Kill Bill: Volume 2 is also a soft recommend, though I think it works better overall. Both parts of the Kill Bill series are blatantly indebted to Asian action films and forgotten 70's features that Tarantino loved. I think those elements work well in the first film and are the low point of this one. Everything about Pai Mei is a disaster- a Fu Manchu knockoff without any subversion or nuance. It also stops the progression of the film to foreshadow all three of the moves that The Bride needs to succeed by the end. But aside from all that, there are two elements here that lift this movie above Manhunt. One is David Carradine, who delivers over-written monologues with the perfect pitch and performance. The second, slightly related element is the ending. The daughter scenes are as sweetly human as Tarantino has ever been and add another level of stakes to the final confrontation. It's definitely bottom-tier Tarantino for me but I'll still put it above bottom-tier Woo.
Longer Thoughts About: Sabotage. Technically speaking, Sabotage is not an early Hitchcock film. When it came out in 1936, he had already made dozens of films. On the Wikipedia list of all his films, it appears at the top of the second of three columns. But because the most well-known of his films came out afterwards, it still feels a bit like a warm-up exercise. There are definitely rougher edges to this film compared to Hitchcock's A-list films and a little less elegance.
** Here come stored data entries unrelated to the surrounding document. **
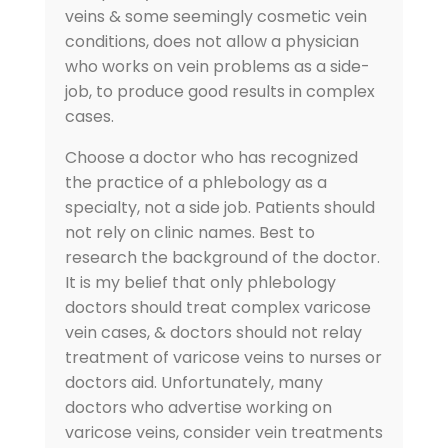
veins & some seemingly cosmetic vein
conditions, does not allow a physician
who works on vein problems as a side-
job, to produce good results in complex
cases.
Choose a doctor who has recognized
the practice of a phlebology as a
specialty, not a side job. Patients should
not rely on clinic names. Best to
research the background of the doctor.
It is my belief that only phlebology
doctors should treat complex varicose
vein cases, & doctors should not relay
treatment of varicose veins to nurses or
doctors aid. Unfortunately, many
doctors who advertise working on
varicose veins, consider vein treatments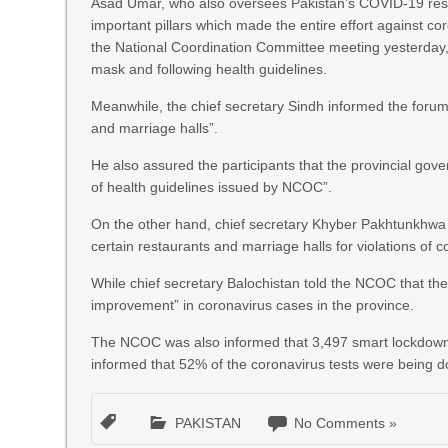
Asad Umar, who also oversees Pakistan’s COVID-19 resp
important pillars which made the entire effort against co
the National Coordination Committee meeting yesterday, 
mask and following health guidelines.
Meanwhile, the chief secretary Sindh informed the forum
and marriage halls”.
He also assured the participants that the provincial gov
of health guidelines issued by NCOC”.
On the other hand, chief secretary Khyber Pakhtunkhwa 
certain restaurants and marriage halls for violations of c
While chief secretary Balochistan told the NCOC that the
improvement” in coronavirus cases in the province.
The NCOC was also informed that 3,497 smart lockdowns 
informed that 52% of the coronavirus tests were being d
PAKISTAN
No Comments »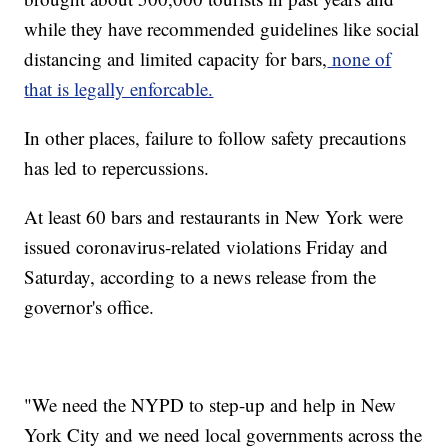
while they have recommended guidelines like social
distancing and limited capacity for bars,
none of
that is legally enforcable.
In other places, failure to follow safety precautions
has led to repercussions.
At least 60 bars and restaurants in New York were
issued coronavirus-related violations Friday and
Saturday, according to a news release from the
governor's office.
"We need the NYPD to step-up and help in New
York City and we need local governments across the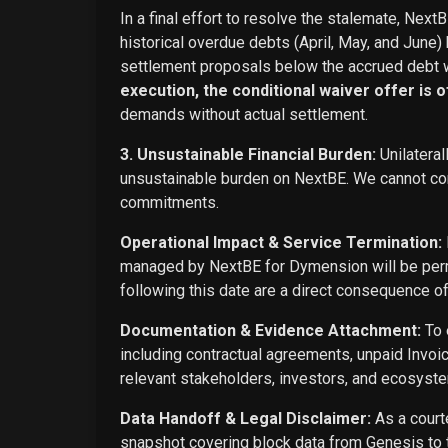
In a final effort to resolve the stalemate, Next
historical overdue debts (April, May, and June)
settlement proposals below the accrued debt w
execution, the conditional waiver offer is off
demands without actual settlement.
3. Unsustainable Financial Burden:
Unilateral
unsustainable burden on NextBE. We cannot cont
commitments.
Operational Impact & Service Termination:
managed by NextBE for Dymension will be perma
following this date are a direct consequence o
Documentation & Evidence Attachment:
To 
including contractual agreements, unpaid Invoi
relevant stakeholders, investors, and ecosyste
Data Handoff & Legal Disclaimer:
As a courte
snapshot covering block data from Genesis to t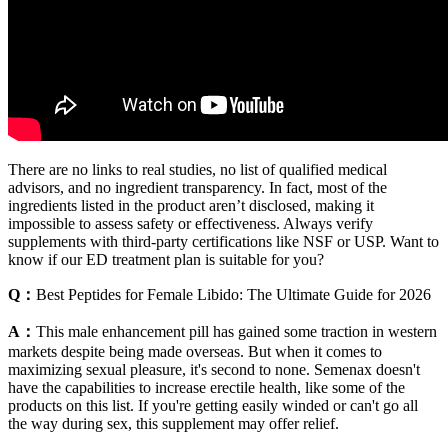
There are no links to real studies, no list of qualified medical
advisors, and no ingredient transparency. In fact, most of the
ingredients listed in the product aren’t disclosed, making it
impossible to assess safety or effectiveness. Always verify
supplements with third-party certifications like NSF or USP. Want to
know if our ED treatment plan is suitable for you?
Q：
Best Peptides for Female Libido: The Ultimate Guide for 2026
A：
This male enhancement pill has gained some traction in western
markets despite being made overseas. But when it comes to
maximizing sexual pleasure, it's second to none. Semenax doesn't
have the capabilities to increase erectile health, like some of the
products on this list. If you're getting easily winded or can't go all
the way during sex, this supplement may offer relief.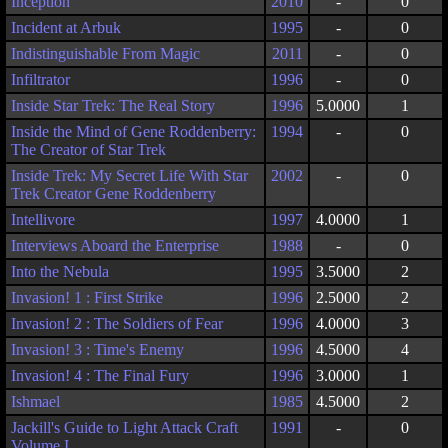
Inception
2010
-
0
Incident at Arbuk
1995
-
0
Indistinguishable From Magic
2011
-
0
Infiltrator
1996
-
0
Inside Star Trek: The Real Story
1996
5.0000
1
Inside the Mind of Gene Roddenberry:
1994
-
0
The Creator of Star Trek
Inside Trek: My Secret Life With Star
2002
-
0
Trek Creator Gene Roddenberry
Intellivore
1997
4.0000
1
Interviews Aboard the Enterprise
1988
-
0
Into the Nebula
1995
3.5000
2
Invasion! 1 : First Strike
1996
2.5000
2
Invasion! 2 : The Soldiers of Fear
1996
4.0000
3
Invasion! 3 : Time's Enemy
1996
4.5000
4
Invasion! 4 : The Final Fury
1996
3.0000
1
Ishmael
1985
4.5000
2
Jackill's Guide to Light Attack Craft
1991
-
0
Volume I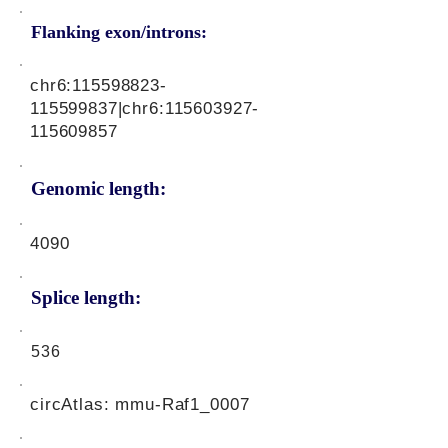
Flanking exon/introns:
chr6:
115598823
-
115599837|chr6:
115603927
-
115609857
Genomic length:
4090
Splice length:
536
circAtlas: mmu-Raf1_0007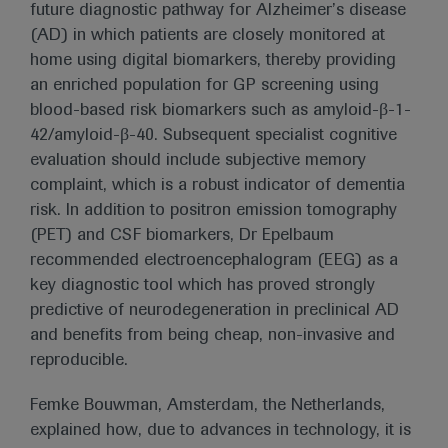
future diagnostic pathway for Alzheimer’s disease
(AD) in which patients are closely monitored at
home using digital biomarkers, thereby providing
an enriched population for GP screening using
blood-based risk biomarkers such as amyloid-β-1-
42/amyloid-β-40. Subsequent specialist cognitive
evaluation should include subjective memory
complaint, which is a robust indicator of dementia
risk. In addition to positron emission tomography
(PET) and CSF biomarkers, Dr Epelbaum
recommended electroencephalogram (EEG) as a
key diagnostic tool which has proved strongly
predictive of neurodegeneration in preclinical AD
and benefits from being cheap, non-invasive and
reproducible.
Femke Bouwman, Amsterdam, the Netherlands,
explained how, due to advances in technology, it is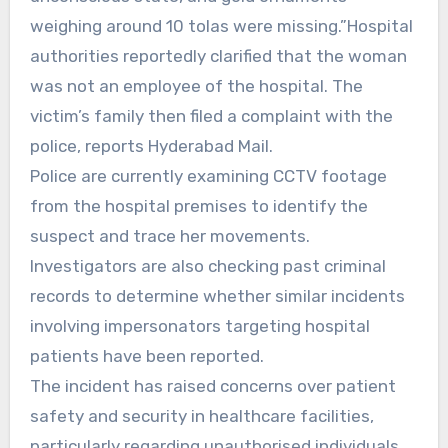
weighing around 10 tolas were missing.”Hospital
authorities reportedly clarified that the woman
was not an employee of the hospital. The
victim’s family then filed a complaint with the
police, reports Hyderabad Mail.
Police are currently examining CCTV footage
from the hospital premises to identify the
suspect and trace her movements.
Investigators are also checking past criminal
records to determine whether similar incidents
involving impersonators targeting hospital
patients have been reported.
The incident has raised concerns over patient
safety and security in healthcare facilities,
particularly regarding unauthorised individuals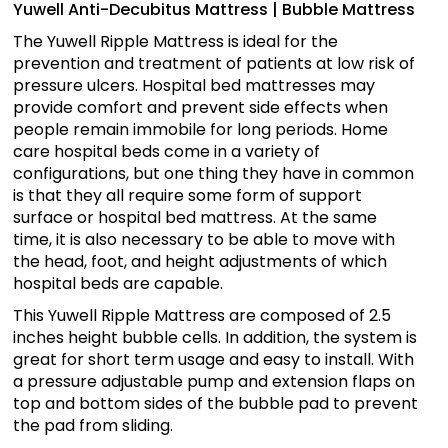
Yuwell Anti-Decubitus Mattress | Bubble Mattress
The Yuwell Ripple Mattress is ideal for the
prevention and treatment of patients at low risk of
pressure ulcers. Hospital bed mattresses may
provide comfort and prevent side effects when
people remain immobile for long periods. Home
care hospital beds come in a variety of
configurations, but one thing they have in common
is that they all require some form of support
surface or hospital bed mattress. At the same
time, it is also necessary to be able to move with
the head, foot, and height adjustments of which
hospital beds are capable.
This Yuwell Ripple Mattress are composed of 2.5
inches height bubble cells. In addition, the system is
great for short term usage and easy to install. With
a pressure adjustable pump and extension flaps on
top and bottom sides of the bubble pad to prevent
the pad from sliding.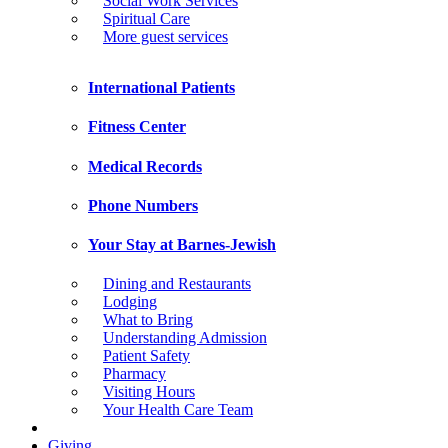
Social Work Services
Spiritual Care
More guest services
International Patients
Fitness Center
Medical Records
Phone Numbers
Your Stay at Barnes-Jewish
Dining and Restaurants
Lodging
What to Bring
Understanding Admission
Patient Safety
Pharmacy
Visiting Hours
Your Health Care Team
Giving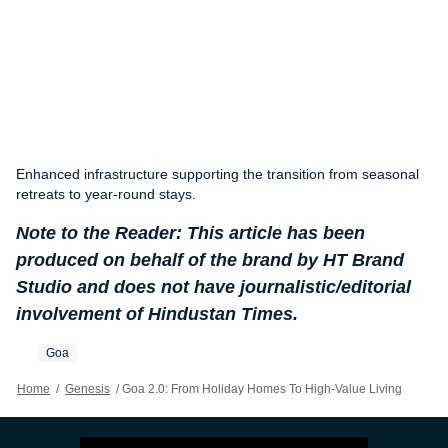
Enhanced infrastructure supporting the transition from seasonal
retreats to year-round stays.
Note to the Reader: This article has been
produced on behalf of the brand by HT Brand
Studio and does not have journalistic/editorial
involvement of Hindustan Times.
Goa
Home
/
Genesis
/
Goa 2.0: From Holiday Homes To High-Value Living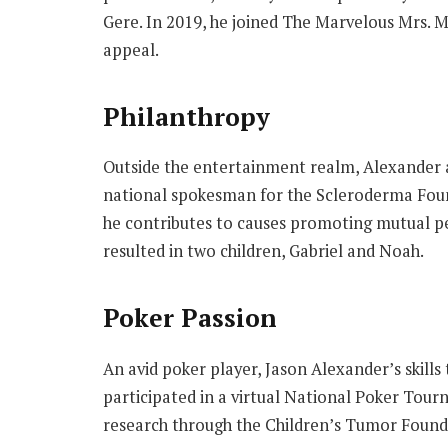
Gere. In 2019, he joined The Marvelous Mrs. M
appeal.
Philanthropy
Outside the entertainment realm, Alexander ac
national spokesman for the Scleroderma Found
he contributes to causes promoting mutual pe
resulted in two children, Gabriel and Noah.
Poker Passion
An avid poker player, Jason Alexander’s skills
participated in a virtual National Poker Tour
research through the Children’s Tumor Found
Loosely based on a Joseph Conrad novel, Sabotage takes place in London in between the World Wars. It starts with the titular act of sabotage, when sand in a generator causes a small blackout in the city. We soon find out that the attack was caused by a local movie theater owner (Oskar Homolka), who's being paid by an unnamed foreign country to perpetrate this attack. The movie centers on him, the kind-hearted wife he keeps away from the crimes (Sylvia Sidney), and the undercover agent investigating them (Desmond Tester).
Of course the stakes escalate when Homolka is forced to participate in a bombing plot. And of course the investigator falls for the innocent wife that's swept up in this tragedy. And of course the ending is violent and puts a surprisingly neat bow on the proceedings. Not having a lead character means that Hitchcock can jump to whatever part of the story is the most interesting or is the most relevant to the plot. But it also leaves the movie a little unfocused. How sympathetic is the bomber supposed to be? How did Tester's agent get this undercover job in the first place, since he's already working next door when the movie starts? Why is there an original Disney cartoon that only appears for 30 seconds? The lack of closure is not as deliberate as it was in The Hurt Locker, which is frustrating.
Still, there are a few scenes that show the expertise you expect from a Hitchcock thriller. The best scene in the movie is the bombing, which Homolka tricks his son into performing under the guise of returning a film print. The audience know about the bomb but the boy doesn't, so every wasted second on his trip is filled with tension. It starts when he's pulled in by a street vendor to demonstrate toothpaste. It plays out comedically, like previous moments involving vendors, but all the while there's the package that undercuts any sense of lightness. The delays get bigger and the reminders of the bomb more obvious, but the entire setpiece drips with tension.